How many calories should I consume a day to lose weight?

The arrival of summer usually puts us on alert about the kilos that we have left over. The so-called ‘bikini operation’ raises concerns, and surely you want to look for the healthiest and most effective way to lose weight. But how should you do it?

Surely you have heard many times the theory that we must eat fewer calories than we expend in order to lose weight. The problem arises when you start calculating it on paper, right? But don’t worry, because we are going to help you find out how many calories you should consume per day to lose weight.

The calories you should consume

  1. Before starting to calculate calories, it is important to take into account how much exercise you do and the type of diet you are going to follow, because this has a lot to do with it. You must clarify what you understand by calories, because you have always heard of them, but do you know exactly what we mean when we talk about burning or eating calories?
  2. Let’s start with the basics. A calorie is a thermal unit used to measure the energy of the food eaten. This energy is what allows us the proper functioning of the body and to be able to carry out daily activities, so it is very necessary to have it.
  3. However, when we focus on losing weight (always with a head) you should keep in mind that if you eat fewer calories than you expend, you will be using your caloric reserves for it. And this means that it will help you lose weight.

What is the Harris-Benedict method?

The Harris-Benedict method is one of the best known for estimating basal metabolism. To calculate it you will need to know the gender, weight, height and age of the person for whom you want to measure the Basal Metabolism Rate (TBM).
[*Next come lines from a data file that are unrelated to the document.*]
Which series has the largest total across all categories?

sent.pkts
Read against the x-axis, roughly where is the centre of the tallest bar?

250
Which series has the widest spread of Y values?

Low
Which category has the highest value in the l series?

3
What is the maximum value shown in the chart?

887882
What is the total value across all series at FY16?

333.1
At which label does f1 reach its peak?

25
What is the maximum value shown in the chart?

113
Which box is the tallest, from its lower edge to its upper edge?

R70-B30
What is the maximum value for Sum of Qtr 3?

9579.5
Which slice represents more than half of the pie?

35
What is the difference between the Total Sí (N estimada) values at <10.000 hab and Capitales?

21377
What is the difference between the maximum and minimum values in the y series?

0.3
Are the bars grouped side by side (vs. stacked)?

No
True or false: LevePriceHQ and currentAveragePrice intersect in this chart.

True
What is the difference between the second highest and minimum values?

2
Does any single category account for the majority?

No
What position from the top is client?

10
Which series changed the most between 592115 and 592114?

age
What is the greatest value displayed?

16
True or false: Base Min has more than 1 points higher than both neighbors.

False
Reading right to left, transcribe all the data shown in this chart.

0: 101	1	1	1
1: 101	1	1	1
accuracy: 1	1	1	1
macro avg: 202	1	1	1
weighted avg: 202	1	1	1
The formulas of the method

  • In men we will apply the following formula:
  • 66 + (Weight in Kg. x 13.7) + (Height in cm. x 5) – (Age x 6.75)
  • In women we will apply the following formula:
  • 655 + (Weight in Kg. x 9.6) + (Height in cm. x 1.8) – (Age x 4.7)

How much exercise do you do? 

Next, and as we have mentioned a few lines above, we must take into account the exercise we do weekly, since a person who does not exercise at all is not the same as one who trains all day. Therefore, we will have 4 levels:

  1. The person who does little or no exercise and leads a sedentary life. Multiply the result above (the BMR) by 1.2.
  2. People who do a sport routine from 1 to 3 days a week. In this case, the TMB will be multiplied by 1,375.
  3. People who do a sport routine 4 to 5 days a week. You will have to multiply by 1.55.
  4. Those people who exercise all week or 6 days. Multiply by 1.72.

Example of the Harris-Benedict method

Following what we have just explained to you, we are going to give an example. Let’s imagine a profile of a 38-year-old woman, who is 1.68 cm tall and weighs 75 kilos, doing light exercise.

  • To calculate the TMB we will substitute these figures in the formula that we have given you above:
  • 655 + (75 x 9.6) + (168 x 1.8) – (38 x 4.7) = 655 + 720 + 302.4 + 178.6 = 1856 calories.
  • Finally, we would multiply the Basal Metabolism Rate by the level of sports routine you perform. In this case, exercising 1 to 3 days per week is x 1,375. Therefore:
  • 1,856 x 1,375 = 2,552 calories.

What does this result mean? It is the daily calories that make this person in the example maintain weight. Therefore, you should eat less of those calories to start losing weight. Added to this, perhaps it would be good to increase your sports routine and we cannot forget the diet, which must be varied and balanced.